To detail their worries, twenty-six leading medical professionals from research institutions throughout the United States and Brazil recently published a study in The Proceedings of the National Academy of Sciences which outlines the threat posed by these new CRE superbugs. According to their research, this new class of CRE superbugs represent a grave danger to the efficacy of modern medical treatments:
Carbapenem-resistant Enterobacteriaceae (CRE) are among the most severe threats to the antibiotic era. Multiple different species can exhibit resistance due to many different mechanisms, and many different mobile elements are capable of transferring resistance between lineages.
In this study, researchers studied samples from 263 cases of drug-resistant bacteria that occurred in four different hospitals. The researchers were hoping to find common sets of bacterial genes which might be responsible for various superbugs’ drug resistance, but that search was fruitless. Instead, researchers found that bacteria have multiple, sometimes unknown types of drug resistance, and, more worryingly, that some of these bugs can transfer resistance mechanisms among one another.

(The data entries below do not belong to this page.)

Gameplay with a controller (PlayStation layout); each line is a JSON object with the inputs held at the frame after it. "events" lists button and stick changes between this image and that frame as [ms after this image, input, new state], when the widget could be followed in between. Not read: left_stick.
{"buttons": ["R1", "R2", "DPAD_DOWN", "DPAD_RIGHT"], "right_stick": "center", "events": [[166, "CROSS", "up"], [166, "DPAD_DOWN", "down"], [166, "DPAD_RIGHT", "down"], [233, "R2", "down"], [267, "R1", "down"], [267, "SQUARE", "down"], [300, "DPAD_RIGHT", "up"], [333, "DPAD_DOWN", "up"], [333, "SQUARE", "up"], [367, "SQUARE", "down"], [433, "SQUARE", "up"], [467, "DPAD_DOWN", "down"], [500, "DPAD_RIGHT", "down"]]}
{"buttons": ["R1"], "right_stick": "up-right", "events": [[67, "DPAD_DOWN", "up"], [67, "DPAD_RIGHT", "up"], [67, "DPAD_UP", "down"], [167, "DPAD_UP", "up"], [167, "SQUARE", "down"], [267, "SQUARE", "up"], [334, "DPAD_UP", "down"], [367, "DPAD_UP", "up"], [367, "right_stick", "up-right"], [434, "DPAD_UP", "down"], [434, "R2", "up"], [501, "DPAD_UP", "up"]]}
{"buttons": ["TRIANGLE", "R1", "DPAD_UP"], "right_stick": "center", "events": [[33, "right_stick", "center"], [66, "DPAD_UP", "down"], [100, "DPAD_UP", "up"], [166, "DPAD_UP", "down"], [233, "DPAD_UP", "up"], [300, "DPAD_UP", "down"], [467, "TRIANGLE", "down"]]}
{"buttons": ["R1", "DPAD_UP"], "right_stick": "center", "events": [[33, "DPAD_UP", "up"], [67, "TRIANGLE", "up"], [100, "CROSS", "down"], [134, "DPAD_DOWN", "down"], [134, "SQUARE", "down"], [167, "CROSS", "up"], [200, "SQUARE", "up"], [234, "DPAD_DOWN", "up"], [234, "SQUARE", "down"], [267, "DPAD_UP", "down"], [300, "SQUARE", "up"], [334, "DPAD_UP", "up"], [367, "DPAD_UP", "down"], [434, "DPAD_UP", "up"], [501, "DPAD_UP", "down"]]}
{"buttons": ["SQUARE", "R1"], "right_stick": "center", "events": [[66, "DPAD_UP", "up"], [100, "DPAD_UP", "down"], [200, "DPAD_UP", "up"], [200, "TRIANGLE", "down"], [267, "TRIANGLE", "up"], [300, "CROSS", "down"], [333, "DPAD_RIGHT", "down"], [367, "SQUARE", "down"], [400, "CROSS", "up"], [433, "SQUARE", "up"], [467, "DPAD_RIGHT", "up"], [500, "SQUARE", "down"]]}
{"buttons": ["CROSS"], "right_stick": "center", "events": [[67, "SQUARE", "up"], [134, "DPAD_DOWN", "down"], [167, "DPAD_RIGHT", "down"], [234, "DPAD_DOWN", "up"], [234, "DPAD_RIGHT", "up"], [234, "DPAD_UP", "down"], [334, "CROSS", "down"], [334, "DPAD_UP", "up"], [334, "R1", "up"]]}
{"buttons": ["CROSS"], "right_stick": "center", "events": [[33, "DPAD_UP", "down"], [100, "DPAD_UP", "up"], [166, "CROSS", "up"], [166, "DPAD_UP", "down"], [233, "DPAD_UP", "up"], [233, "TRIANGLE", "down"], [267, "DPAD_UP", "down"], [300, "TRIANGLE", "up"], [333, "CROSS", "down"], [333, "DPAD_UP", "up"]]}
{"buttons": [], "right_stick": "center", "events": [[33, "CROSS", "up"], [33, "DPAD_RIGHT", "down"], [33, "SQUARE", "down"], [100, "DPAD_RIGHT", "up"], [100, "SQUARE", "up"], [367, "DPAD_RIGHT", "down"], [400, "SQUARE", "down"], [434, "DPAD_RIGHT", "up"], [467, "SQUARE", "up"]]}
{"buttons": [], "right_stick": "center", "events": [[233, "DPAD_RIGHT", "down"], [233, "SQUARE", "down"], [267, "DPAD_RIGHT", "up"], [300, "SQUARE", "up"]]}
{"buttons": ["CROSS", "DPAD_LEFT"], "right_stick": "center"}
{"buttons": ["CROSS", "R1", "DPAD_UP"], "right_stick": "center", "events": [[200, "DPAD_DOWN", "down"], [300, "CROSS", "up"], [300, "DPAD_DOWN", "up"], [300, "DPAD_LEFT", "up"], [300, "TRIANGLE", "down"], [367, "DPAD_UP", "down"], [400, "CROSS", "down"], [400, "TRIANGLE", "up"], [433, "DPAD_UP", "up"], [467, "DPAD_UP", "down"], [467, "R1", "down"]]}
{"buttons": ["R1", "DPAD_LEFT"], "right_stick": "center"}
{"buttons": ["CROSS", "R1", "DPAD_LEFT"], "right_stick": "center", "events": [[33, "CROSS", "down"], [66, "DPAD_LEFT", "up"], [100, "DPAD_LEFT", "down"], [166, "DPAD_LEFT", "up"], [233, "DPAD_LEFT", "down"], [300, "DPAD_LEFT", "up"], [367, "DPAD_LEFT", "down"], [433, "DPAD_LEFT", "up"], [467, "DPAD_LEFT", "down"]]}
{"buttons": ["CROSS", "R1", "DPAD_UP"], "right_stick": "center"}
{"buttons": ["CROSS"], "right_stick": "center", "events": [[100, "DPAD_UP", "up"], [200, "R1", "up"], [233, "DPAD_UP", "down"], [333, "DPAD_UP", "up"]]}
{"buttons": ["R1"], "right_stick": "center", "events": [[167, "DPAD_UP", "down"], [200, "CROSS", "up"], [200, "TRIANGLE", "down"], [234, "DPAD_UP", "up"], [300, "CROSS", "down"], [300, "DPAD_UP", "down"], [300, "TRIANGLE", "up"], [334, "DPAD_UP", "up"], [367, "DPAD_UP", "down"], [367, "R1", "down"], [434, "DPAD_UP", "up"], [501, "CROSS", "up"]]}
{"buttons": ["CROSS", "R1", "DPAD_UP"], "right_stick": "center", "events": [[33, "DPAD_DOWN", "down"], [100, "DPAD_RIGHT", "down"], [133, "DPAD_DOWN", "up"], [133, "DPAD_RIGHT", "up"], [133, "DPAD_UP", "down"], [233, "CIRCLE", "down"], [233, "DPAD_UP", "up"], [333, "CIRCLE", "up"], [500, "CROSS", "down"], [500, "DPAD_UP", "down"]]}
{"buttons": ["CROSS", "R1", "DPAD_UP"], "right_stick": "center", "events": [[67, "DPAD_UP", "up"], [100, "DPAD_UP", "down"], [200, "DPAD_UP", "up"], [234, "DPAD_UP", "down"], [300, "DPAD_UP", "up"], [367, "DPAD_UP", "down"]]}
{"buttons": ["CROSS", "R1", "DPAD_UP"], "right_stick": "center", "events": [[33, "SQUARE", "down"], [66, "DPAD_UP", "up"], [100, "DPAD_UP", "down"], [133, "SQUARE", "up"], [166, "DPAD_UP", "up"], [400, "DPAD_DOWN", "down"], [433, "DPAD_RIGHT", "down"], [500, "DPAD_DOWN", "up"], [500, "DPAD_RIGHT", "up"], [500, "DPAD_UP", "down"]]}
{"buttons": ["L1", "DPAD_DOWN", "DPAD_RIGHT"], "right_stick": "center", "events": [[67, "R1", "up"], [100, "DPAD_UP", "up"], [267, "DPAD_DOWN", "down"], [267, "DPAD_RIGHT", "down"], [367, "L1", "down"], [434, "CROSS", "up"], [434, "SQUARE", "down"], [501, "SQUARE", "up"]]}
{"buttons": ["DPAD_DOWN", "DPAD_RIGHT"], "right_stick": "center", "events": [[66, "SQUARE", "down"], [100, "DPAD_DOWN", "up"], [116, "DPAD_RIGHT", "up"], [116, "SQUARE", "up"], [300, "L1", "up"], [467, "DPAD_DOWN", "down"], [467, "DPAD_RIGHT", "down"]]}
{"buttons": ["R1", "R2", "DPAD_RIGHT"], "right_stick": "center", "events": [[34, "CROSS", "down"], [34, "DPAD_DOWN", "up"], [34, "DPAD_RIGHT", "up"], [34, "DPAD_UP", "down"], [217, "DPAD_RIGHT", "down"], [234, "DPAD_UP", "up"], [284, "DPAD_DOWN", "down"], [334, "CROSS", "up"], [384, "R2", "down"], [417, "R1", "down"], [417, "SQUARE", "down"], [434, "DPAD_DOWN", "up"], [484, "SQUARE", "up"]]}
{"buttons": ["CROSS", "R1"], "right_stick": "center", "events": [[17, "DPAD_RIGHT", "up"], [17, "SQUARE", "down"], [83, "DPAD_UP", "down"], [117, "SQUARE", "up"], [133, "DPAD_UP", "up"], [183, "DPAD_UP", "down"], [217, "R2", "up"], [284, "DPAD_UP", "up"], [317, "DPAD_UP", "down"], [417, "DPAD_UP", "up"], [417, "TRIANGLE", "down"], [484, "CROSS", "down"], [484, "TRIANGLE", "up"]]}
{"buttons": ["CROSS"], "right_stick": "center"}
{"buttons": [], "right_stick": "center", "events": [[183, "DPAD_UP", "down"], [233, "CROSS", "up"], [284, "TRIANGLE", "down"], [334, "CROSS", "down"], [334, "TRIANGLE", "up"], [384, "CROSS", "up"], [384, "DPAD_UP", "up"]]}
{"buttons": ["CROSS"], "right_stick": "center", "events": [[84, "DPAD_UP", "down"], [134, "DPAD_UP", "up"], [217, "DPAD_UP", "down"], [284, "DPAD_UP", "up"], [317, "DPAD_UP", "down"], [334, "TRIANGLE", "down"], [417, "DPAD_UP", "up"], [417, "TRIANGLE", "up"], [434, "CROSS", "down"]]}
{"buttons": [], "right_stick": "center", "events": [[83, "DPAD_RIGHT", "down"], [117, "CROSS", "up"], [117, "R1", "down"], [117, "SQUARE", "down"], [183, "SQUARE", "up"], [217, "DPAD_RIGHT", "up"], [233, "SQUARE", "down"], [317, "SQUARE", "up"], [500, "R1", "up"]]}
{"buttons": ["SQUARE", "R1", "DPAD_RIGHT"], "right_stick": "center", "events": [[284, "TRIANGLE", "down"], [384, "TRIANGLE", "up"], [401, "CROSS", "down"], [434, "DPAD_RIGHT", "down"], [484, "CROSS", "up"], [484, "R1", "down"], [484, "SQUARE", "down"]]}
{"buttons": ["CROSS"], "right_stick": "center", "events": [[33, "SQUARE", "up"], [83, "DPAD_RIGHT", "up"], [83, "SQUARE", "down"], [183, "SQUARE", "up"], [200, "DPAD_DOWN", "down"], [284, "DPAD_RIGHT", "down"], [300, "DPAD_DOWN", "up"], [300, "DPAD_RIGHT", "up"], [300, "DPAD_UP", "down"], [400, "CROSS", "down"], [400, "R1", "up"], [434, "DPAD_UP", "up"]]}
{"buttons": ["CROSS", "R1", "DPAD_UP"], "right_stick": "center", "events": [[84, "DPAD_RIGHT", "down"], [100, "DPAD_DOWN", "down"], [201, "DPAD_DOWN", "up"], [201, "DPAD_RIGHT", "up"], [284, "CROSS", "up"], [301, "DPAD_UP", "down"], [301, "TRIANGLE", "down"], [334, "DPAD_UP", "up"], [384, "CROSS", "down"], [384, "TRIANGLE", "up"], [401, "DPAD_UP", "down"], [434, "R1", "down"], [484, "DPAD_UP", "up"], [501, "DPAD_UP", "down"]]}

Bill Hanage, an infectious diseases epidemiologist at Harvard, told medical news blog STAT that according to these latest data, we might have already lost the war against superbugs:
You know the phrase ‘Shutting the stable door after the horse has bolted?’ The horse has not only bolted, the horse has had a lot of ponies, and they’re eating all our carrots.
Not my carrots! I need those! Hopefully, this study can serve as a call to action for the medical industry. Due to the fact that their mechanisms of transmission and resistance are so unprecedented, these superbugs are a unique threat which requires the development new treatment paradigms. With a little luck, the healthcare industry will rise to the challenge. With a little misfortune, however, well…you know what, forget it. I’ll be in my bunker.